There are two kinds of software used for storing patient information: Electronic Medical Records (EMRs), and Electronic Health Records (EHRs). While sometimes thought of interchangeably, there is a slight, however important difference in their functions and capability:
Electronic Medical Records (EMRs): EMRs were the first programs of their kind. These digital databases effectively replaced the paper charts in the physician’s office, and are generally regarded for a patient’s diagnoses and treatment history at one particular practice (hence the word “medical”). They track a patient’s data over time, like blood pressure readings and vaccinations, and when they are due for screenings and checkups. The main issue with these program is that the information stored does not travel easily outside the main practice. Physicians must often rely on faxing and snail-mail to get a patient’s information to a specialist.
Electronic Health Records (EHRs): According to some, EHRs are fast becoming the standard of medical records keeping and sharing. The operative term here is “Health”, which covers a much broader territory than “Medical.” These were designed to facilitate the sharing information with other healthcare providers, labs, and specialists—everyone involved in a patient’s care. With EHRs, all members of a care team have ready access to the latest information allowing for more coordinated, patient-centered care. A patient can even log on to his own record and see the trend of his lab results.
In the 21st century, most medical professionals utilize at least one of these program types, and if they do not, should start immediately. The advantages over the old filing cabinet system are numerous, and obvious. However, out of an effort to cut costs there are many private practices, and even hospitals, using outdated, or “legacy” programs to store and maintain patient information. In a high-stress, and constantly changing environment, records specialists, and even trained medical staff are forced to use various “workarounds” to compensate for the inherent flaws, and constant hiccups in these old programs. The result? A higher margin for error, disrupted workflow and efficiency, frustration and dissatisfaction among staff, and a general breakdown in the quality of care.

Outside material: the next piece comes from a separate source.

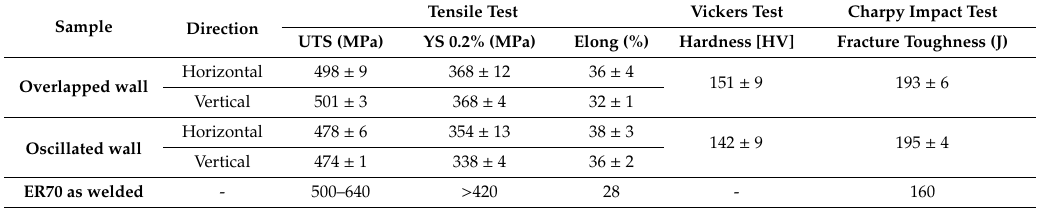
Figure 13. The stress–strain curve and ultimate tensile strength (UTS), yield strength (YS) and elongation percentage (Elong . ) calculation on each test specimen in ( a ) horizontal direction and ( b ) vertical direction . Table 5. Summary comparison of mechanical characterization on the overlapping and oscillating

On the best of days, no one likes dealing with insurance companies, or the reality of medical bills. But what if a patient’s insurance information was somehow deleted, or misinterpreted? What if their insurance provider did not receive accurate information, or on a proper timeline? What if payment was made, but not properly processed because of a glitch in an old system? No one wants to be billed for anything twice. More importantly, what if an allergy is left out from a patient’s updated records, or the deep history of diabetes in their family? While the former kinds of errors can frustrating and inconvenient for everyone involved, the latter can actually be life-threatening.
A program that stores patient records, prognoses, billing, and insurance information must be up to date, interoperable, and easy to use. In the medical profession, investing in people is paramount. The right people on the frontline of caring, whatever their role may be, ensures that patients will receive the highest quality individual care, while fostering trust and satisfaction. When staring at the yearly budget, many see a proposed upgrade in database software as an easy corner to cut. But the very real truth is that investing in the implementation of modern, functional database software can ensure that that the frontline on which medical professionals operate does not falter.